5. Na formação de um G.R. de Futebol, qual a idade que pensa ser mais adequada para iniciar o respectivo treino específico, ou seja para o começar a especializar?

6. Tendo por base o seu conhecimento, quais as etapas de formação que idealiza para a formação de um G.R. de nível superior? E nessas fases, de que forma as diferenças entre a qualidade/quantidade de treino lhe parece que influenciam o desenvolvimento do desempenho individual do G.R.?

7. Que papel desempenha o ambiente familiar e sociocultural relativamente ao desenvolvimento e envolvimento no mundo do Futebol, para alcançar o sucesso de nível superior?

8. Como é que um G.R. mantém a motivação necessária para alcançar níveis de desempenho superiores, durante os longos anos de prática a que se expõe?

LXIII Anexo 5

9. Depois de alcançar níveis de desempenho superiores, é difícil para um G.R. permanecer aí?
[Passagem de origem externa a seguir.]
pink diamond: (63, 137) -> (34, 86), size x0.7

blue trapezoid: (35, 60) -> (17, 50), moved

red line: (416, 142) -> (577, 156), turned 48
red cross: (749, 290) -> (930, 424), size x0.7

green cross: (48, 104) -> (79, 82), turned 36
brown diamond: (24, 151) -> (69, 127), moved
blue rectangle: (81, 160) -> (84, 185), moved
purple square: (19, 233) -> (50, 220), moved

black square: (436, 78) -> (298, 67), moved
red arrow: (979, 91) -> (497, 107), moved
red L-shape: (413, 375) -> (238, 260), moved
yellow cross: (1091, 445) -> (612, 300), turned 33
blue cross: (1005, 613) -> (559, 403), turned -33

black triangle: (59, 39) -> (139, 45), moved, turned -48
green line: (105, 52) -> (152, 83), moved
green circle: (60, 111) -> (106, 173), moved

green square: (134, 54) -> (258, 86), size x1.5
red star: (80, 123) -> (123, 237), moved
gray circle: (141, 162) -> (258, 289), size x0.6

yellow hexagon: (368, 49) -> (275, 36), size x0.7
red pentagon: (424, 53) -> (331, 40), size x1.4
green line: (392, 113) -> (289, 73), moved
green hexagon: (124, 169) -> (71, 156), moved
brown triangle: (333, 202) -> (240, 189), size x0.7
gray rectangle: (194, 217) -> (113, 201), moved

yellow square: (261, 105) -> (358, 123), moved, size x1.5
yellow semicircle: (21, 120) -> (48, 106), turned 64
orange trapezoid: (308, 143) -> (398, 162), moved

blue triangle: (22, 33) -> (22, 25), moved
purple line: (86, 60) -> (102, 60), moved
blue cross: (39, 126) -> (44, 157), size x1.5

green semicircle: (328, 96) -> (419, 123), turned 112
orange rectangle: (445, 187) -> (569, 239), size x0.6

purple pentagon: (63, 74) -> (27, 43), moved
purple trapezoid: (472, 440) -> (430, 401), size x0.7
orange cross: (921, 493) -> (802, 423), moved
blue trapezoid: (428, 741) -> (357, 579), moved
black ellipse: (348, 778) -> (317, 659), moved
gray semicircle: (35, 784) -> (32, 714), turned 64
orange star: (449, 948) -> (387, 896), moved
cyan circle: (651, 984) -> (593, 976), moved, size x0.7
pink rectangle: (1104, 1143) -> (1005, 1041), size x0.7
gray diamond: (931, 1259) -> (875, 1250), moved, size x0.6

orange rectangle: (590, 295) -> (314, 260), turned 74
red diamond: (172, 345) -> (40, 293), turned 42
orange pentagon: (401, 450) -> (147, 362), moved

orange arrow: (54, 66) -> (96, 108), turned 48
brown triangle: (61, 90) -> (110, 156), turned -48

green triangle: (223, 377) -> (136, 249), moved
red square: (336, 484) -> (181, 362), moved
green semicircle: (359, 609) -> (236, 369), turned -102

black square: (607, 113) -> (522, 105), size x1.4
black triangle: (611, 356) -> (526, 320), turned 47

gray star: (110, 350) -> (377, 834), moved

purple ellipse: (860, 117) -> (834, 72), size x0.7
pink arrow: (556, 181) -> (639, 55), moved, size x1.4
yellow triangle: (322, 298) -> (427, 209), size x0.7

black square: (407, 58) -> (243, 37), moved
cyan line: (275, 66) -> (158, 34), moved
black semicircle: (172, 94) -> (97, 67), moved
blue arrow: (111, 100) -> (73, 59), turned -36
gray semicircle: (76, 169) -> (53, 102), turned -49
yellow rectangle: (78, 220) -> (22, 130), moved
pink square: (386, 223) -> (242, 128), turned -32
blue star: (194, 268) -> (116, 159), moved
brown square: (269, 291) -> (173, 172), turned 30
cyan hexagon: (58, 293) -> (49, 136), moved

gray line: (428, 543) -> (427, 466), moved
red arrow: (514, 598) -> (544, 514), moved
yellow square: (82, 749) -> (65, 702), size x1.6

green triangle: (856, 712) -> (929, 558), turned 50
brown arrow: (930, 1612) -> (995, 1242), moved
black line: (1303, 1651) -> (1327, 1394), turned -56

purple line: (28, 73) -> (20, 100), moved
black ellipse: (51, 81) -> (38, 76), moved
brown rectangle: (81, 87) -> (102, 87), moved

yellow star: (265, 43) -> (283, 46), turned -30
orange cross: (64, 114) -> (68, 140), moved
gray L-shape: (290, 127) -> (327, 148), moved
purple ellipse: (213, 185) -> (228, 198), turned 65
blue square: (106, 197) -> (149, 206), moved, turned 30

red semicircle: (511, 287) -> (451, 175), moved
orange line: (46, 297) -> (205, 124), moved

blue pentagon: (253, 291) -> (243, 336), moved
Porque razão?

10. Pensa que um G.R. que treine um maior número de horas semanais tem maiores probabilidades de aumentar o seu desempenho, do que um G.R. que treine com a mesma frequência semanal, mas com menos horas em cada sessão?

11. Sendo a estabilidade emocional um aspecto importante para o sucesso de um G.R., como é que (os treinadores) ensina (m), critica (m), apoia (m) e motiva (m) os seus G.R (pela sua experiência)?

12. Parece-lhe que a metodologia de treino do G.R. tem evoluído significativamente? (Se sim...que características distintas reconhece nessa evolução?)

13. Se tivesse que atribuir uma ordem de importância a constrangimentos como a (genética, o treino, e o ambiente/envolvimento), como os ordenaria, do mais para o menos importante. No que respeita ao impacto que cada um pode ter no desenvolvimento de um G.R. de Futebol talentoso? (E que importância concede aos atributos físicos e mentais e ao respectivo contributo para o sucesso de um G.R. de futebol?)

14. Um G.R. nasce ou faz-se?

15. O prazer que uma criança experimenta ao desempenhar uma posição tão específica no Futebol como a de G.R., poderá decorrer da sua identificação com um modelo, com um ídolo? Neste sentido pensa que a observação atenta dos jogos de um G.R. que se constitua como ídolo poderá promover uma aprendizagem importante (a aprendizagem por imitação), e deste modo complementar as sessões de treino convencionais?